I feel those things make me disqualified from marriage. Didn't know about the going bald, but I can always do a Bruce Willis. The gel is called andor gel. It is prescription.


----------



## He's a Superhero! (May 1, 2013)

dvnj22 said:


> I feel those things make me disqualified from marriage. Didn't know about the going bald, but I can always do a Bruce Willis. The gel is called andor gel. It is prescription.


That's your low self-esteem talking. Plenty of women really don't mind if a guy has extra weight for one thing - I know very happy couples where the guy is particularly weighty. I honestly don't know what women think of smaller penises though, but it could just be a low testosterone issue anyway - and as long as it works, right? And even then it is possible, as I've heard of Asexual marriages, and marriages where they can't have sex due to one of them's injury or disability. Marriage isn't all about sex, and for some people it isn't about sex at all. There's also plenty of things you can do about fighting depression, and some of those things are good for increasing testosterone levels as well - plenty of rest, a healthy diet, more exercise (especially strength muscles in this case), and reducing stress are all things that help with both problems.

Yep, for some reason although testosterone gives you chest hair, it can also take away hair at the top of your head...weird I know, but that's the way it works for some reason. Don't worry though, plenty of men with high levels of testosterone don't lose their hair, but it is a higher probability. And Bruce Willis is awesome.


----------



## dvnj22 (Apr 24, 2013)

He's a Superhero! said:


> That's your low self-esteem talking. Plenty of women really don't mind if a guy has extra weight for one thing - I know very happy couples where the guy is particularly weighty. I honestly don't know what women think of smaller penises though, but it could just be a low testosterone issue anyway - and as long as it works, right? And even then it is possible, as I've heard of Asexual marriages, and marriages where they can't have sex due to one of them's injury or disability. Marriage isn't all about sex, and for some people it isn't about sex at all. There's also plenty of things you can do about fighting depression, and some of those things are good for increasing testosterone levels as well - plenty of rest, a healthy diet, more exercise (especially strength muscles in this case), and reducing stress are all things that help with both problems.
> 
> Yep, for some reason although testosterone gives you chest hair, it can also take away hair at the top of your head...weird I know, but that's the way it works for some reason. Don't worry though, plenty of men with high levels of testosterone don't lose their hair, but it is a higher probability. And Bruce Willis is awesome.

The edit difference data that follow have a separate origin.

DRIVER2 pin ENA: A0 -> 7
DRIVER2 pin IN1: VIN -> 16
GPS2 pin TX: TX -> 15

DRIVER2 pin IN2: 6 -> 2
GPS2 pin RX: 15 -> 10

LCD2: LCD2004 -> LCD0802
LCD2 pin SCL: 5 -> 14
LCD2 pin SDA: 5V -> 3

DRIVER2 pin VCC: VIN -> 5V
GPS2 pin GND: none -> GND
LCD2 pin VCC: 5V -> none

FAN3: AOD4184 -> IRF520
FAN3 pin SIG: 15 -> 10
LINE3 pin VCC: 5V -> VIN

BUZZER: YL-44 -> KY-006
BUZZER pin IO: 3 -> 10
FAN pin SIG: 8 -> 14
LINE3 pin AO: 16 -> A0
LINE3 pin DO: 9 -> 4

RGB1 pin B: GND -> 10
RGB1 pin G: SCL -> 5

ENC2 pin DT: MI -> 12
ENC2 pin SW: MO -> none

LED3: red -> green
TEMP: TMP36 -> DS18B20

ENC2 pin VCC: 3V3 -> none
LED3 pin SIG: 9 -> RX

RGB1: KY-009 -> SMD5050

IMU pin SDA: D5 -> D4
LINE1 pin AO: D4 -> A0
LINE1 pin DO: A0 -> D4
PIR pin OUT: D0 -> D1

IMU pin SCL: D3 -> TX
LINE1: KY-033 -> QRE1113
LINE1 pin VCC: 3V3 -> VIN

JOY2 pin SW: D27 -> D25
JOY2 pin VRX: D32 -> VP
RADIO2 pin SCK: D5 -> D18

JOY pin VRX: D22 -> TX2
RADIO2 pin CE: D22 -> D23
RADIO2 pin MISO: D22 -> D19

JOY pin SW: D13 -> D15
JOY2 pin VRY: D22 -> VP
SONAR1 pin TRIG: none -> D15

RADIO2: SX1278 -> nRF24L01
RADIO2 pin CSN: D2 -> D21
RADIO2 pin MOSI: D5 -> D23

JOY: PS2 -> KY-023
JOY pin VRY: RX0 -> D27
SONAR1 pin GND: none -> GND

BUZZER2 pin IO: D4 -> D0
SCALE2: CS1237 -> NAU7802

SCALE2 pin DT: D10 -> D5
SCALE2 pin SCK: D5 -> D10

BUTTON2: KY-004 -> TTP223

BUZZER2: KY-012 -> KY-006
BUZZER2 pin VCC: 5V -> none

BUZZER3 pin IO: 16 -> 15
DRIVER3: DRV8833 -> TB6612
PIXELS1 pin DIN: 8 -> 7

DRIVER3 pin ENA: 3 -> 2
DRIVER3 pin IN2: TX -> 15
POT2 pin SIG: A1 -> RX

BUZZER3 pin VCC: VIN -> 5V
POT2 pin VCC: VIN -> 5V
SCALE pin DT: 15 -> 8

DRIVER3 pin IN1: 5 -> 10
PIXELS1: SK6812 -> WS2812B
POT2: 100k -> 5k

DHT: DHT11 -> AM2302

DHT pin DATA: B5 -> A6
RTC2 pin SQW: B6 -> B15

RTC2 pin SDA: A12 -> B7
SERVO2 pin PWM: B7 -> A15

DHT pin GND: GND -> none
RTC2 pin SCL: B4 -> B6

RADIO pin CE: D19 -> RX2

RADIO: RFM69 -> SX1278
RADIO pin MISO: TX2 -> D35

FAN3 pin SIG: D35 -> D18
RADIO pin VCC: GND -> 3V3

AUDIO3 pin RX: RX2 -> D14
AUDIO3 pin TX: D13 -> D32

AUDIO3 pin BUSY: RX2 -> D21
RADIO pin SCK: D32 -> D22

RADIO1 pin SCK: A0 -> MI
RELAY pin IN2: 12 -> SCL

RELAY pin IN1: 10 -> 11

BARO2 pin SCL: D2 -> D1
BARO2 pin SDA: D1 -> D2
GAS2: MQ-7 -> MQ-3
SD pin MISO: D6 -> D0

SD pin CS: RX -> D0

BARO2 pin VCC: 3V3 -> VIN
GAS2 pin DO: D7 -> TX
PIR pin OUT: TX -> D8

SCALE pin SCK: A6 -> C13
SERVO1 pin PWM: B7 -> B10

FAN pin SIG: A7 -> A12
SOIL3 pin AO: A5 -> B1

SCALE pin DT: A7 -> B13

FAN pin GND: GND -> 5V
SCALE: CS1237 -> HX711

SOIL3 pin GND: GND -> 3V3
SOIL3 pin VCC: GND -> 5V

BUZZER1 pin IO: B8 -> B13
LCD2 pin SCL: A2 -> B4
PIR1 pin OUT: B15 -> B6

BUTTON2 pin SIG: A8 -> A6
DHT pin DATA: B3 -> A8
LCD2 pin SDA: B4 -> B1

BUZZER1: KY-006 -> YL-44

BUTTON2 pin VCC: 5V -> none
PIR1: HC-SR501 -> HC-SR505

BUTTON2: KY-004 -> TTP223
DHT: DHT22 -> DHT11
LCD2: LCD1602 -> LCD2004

chest hair is actually something I have lots of. Lol


----------



## He's a Superhero! (May 1, 2013)

dvnj22 said:


> chest hair is actually something I have lots of. Lol


Interesting...could be an exception to the rule, but just in case, how do you know that you have low testosterone?


----------



## dvnj22 (Apr 24, 2013)

He's a Superhero! said:


> Interesting...could be an exception to the rule, but just in case, how do you know that you have low testosterone?


Blood test.


----------



## He's a Superhero! (May 1, 2013)

dvnj22 said:


> Blood test.


Ok, but did the doctor mention why you might have lots of chest hair? - might seem odd to ask, but generally it's directly related.


----------



## Jwing24 (Aug 2, 2010)

Last blood test I took I had low testosterone. I am starting a weight training program, taking zinc supplements, sleeping more, and I need to stop eating fast food. Also going to try and eat some red meat. Hopefully these things help me out.


----------



## William I am (May 20, 2011)

Jwing24 said:


> Last blood test I took I had low testosterone. I am starting a weight training program, taking zinc supplements, sleeping more, and I need to stop eating fast food. Also going to try and eat some red meat. Hopefully these things help me out.


Not likely that those things alone will help if it's actually low enough to be a problem. How low was it? The 2 Dr.'s I asked said diet has 0 effect on testosterone levels. Before I knew I had testosterone problems, I ate red meat at least twice a week for 6 months - no improvement.


----------